Now. To the matter in hand. I like blogging and bloggers and the image of unsexed unwashed anti-cool we saddle on our shoulders like a shawl made from spices, herbs and nectar.
However, while writing a detailed scientific study of male blogging habits, I have come to this conclusion: male bloggers are emotional cripples in love with their own voices who want mommies to pamper their talcum bums and tell them that thing they wrote about Gordon Brown being a goat, was GENIUS.
I say: no thanks, mates. I dislike the male blogger and until I can enter into a dialogue with one of these apes, I will keep this disgust in my heart like a salamander slithering into its cot and quaffing mucho fishies.
In other news…
I have seasonal writer’s block. I can’t sit still to get the next chapter of my WiP completed. I have seasonal ants in my seasonal pants. Yesterday, I finished reading Nicola Barker’s Small Holdings: a bizarre novella about interpersonal conflicts in a garden centre, then ate a premature Xmas feast (roast potatoes, sausages wrapped in bacon, chicken and vegetable delishes).

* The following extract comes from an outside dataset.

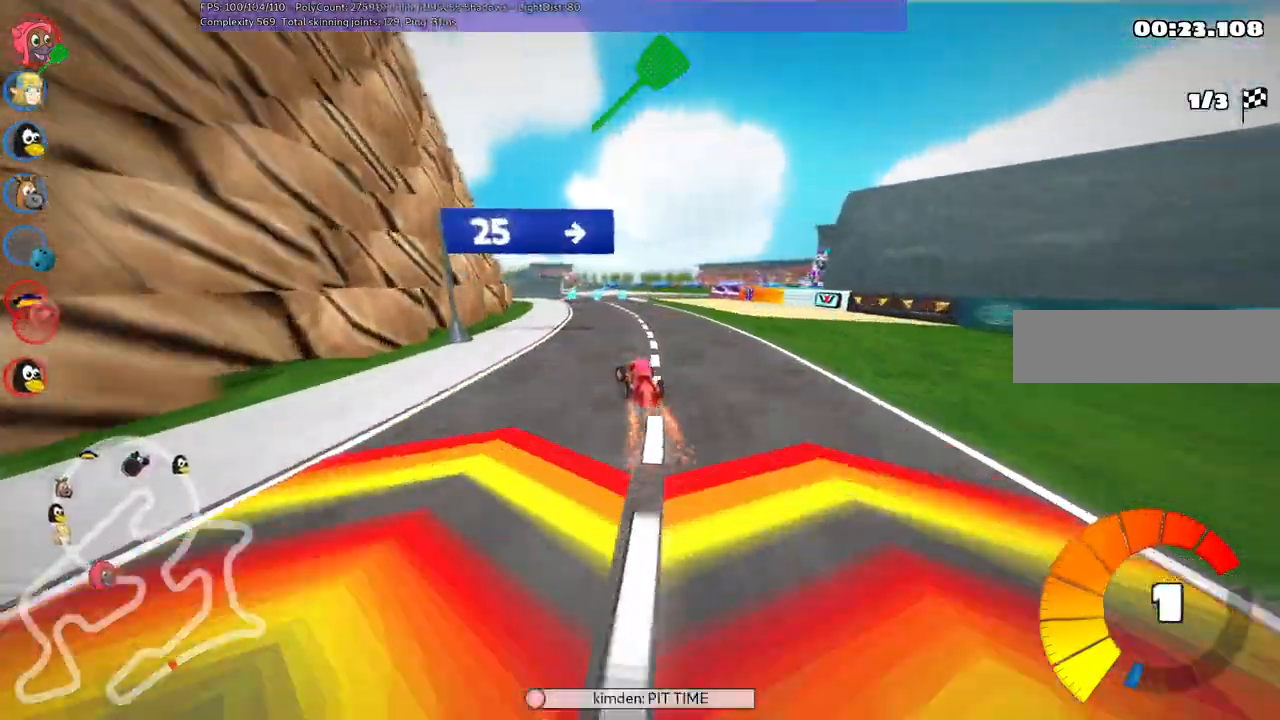
Gameplay with keyboard; each line is a JSON object with the keys held at the frame after it. "events" lists presses ("down") and releases ("up") of ".", "/", "alt_r", "b", "c", "comma", "ctrl_r", "d", "down", "f", "g", "h", "j", "k", "l", "left", "m", "n", "quote", "return", "right", "semicolon", "shift_r", "space", "super", "up" and "v" between this image and that frame as [ms after this image, input, new state], when the widget could be followed in between. No other keys are recorded. Mouse input is not recorded.
{"keys": ["m", "right", "up"], "events": [[17, "left", "up"], [150, "right", "down"], [200, "m", "down"]]}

I also rediscovered the blissless torture of Tetris: mathematical brain erasure. Must slot blocks into more blocks and get blocks into more blocks. Must get high score and beat Japanese nutters who spend weeks on there and get to level 1,000,282 then die of indigestion. My best attempt:
This has been the worst blog post since blogs were invented. While we’re venting, though – I also hate e-cards, hairbrushes, inertia and Volvo S40s. These displease me with extra baubles.
Tomorrow I might write something half decent about Vashti Bunyan. She cometh.